As if we needed any more reason to pick on Body Mass Index (BMI): new research finds that this most accepted approach for assessing overweight and obesity based on height and weight could lead to misclassification of young Asian-American women as healthy when they’re really “skinny fat,” which could put them at greater risk for type 2 diabetes and cardiovascular disease.
In my last post, I discussed the scary, growing problem of sarcopenic obesity (aka “skinny fat”) in older adults, described as age-related muscle loss in combination with the accumulation of body fat. One common result of sarcopenic obesity is a misclassification using BMI as “normal-weight” in these aged individuals. Misclassification in older adults with sarcopenic obesity is just one reason why BMI is loathed by those interested in public health.
Sadly, I learned at Experimental Biology, misclassification also occurs frequently across all ages depending on ethnicity. Asian Americans with normal weight sarcopenic obesity, for example, are often misclassified even in a college-aged population, according to nutritional epidemiologist Catherine Carpenter, an associate professor from University of California, Los Angeles.

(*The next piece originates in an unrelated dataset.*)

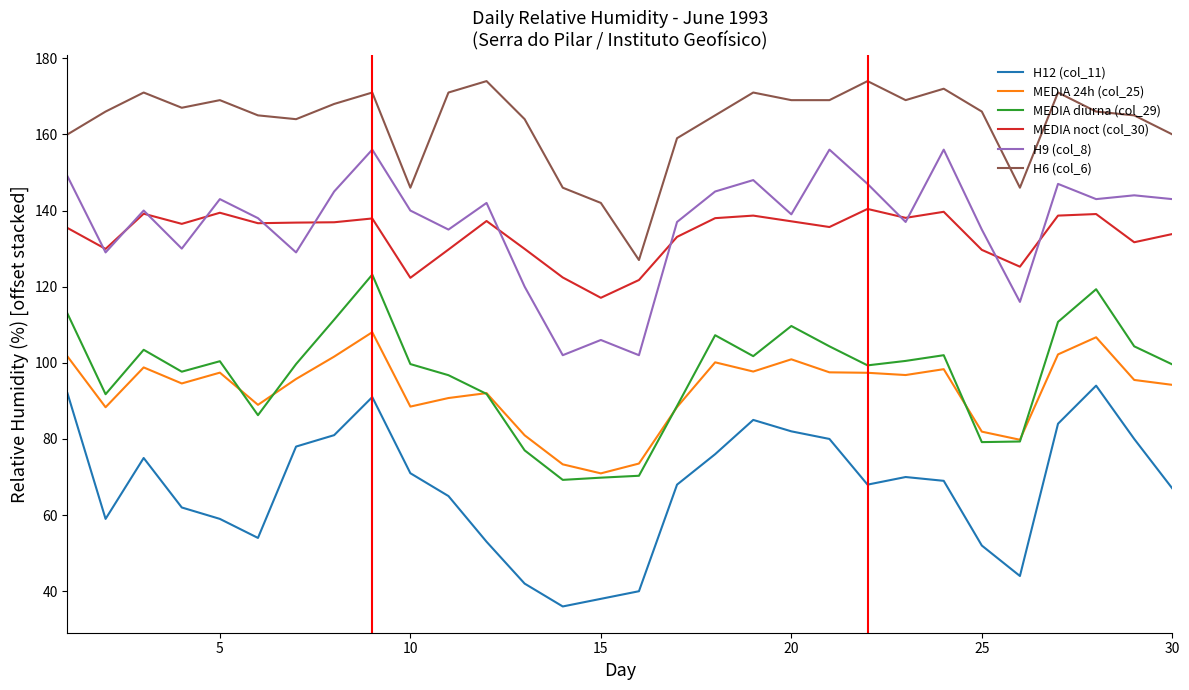

What is the smallest value displayed?

36.0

In a symposium organized by the American Society for Nutrition to discuss the topic of obesity and BMI classification, Carpenter presented findings of a yet-to-be-published cross-sectional study that evaluated BMI and percent body fat measured by biolectrical impedance analysis among on the multi-ethnic college students on campus. The study’s findings were that college-aged Asian American women were most likely to be misclassified by BMI.
Kindly, Carpenter provided me with further details about the study after the event. The study included 940 college students recruited over four consecutive years. The average participant was 21.4 years old with an average normal weight BMI of 22.9 kilogram over meter squared (kg/m2). The average percent body fat was 24.8 percent. The ethnic samples consisted of four ethnic groups: 49 percent Asian, 23 percent Caucasian, 7 percent Hispanic, and 21 percent as Other.

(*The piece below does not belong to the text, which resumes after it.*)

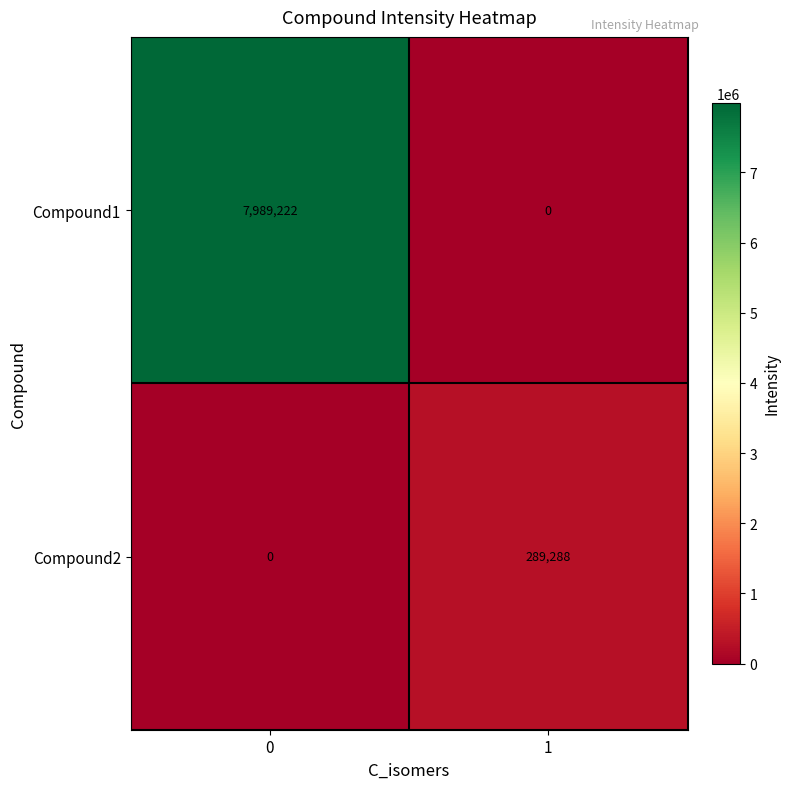

List the series in order of their overall mean, lowest first.

Compound2, Compound1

Among the college-age students, Asian-American women had the lowest BMI (21.5 kg/m2), but the second highest percent body fat (27.8 percent). In comparison, Hispanic women had the highest percent body fat (29.9 percent) and the highest BMI (23.5 kg/m2).
These findings suggest Asian-American women are most likely to be misclassified by BMI, which could mean greater likelihood risk of normal-weight obesity gone unnoticed. Ultimately, greater risk of obesity-related chronic disease such as type 2 diabetes and cardiovascular disease is the result.
No question, studies like these will continue to reveal the limitations of BMI. Once again, I’ll repeat that it may be better to focus physical activity and amount of skeletal muscle mass (along with or maybe more than dietary calories or macronutrients like sugar) for prevention of obesity and chronic disease.
Skeletal muscle is critical as a large site for fat burning, glucose disposal, and metabolic rate. Sarcopenia in college-age adults should be most disturbing! It’s much easier to hold on to muscle than it is to gain it back. Prevention, as usual, is key; and, prevention can be achieved with daily physical activity and a balanced diet — with sufficient daily intake of quality protein, especially after exercise and throughout the day.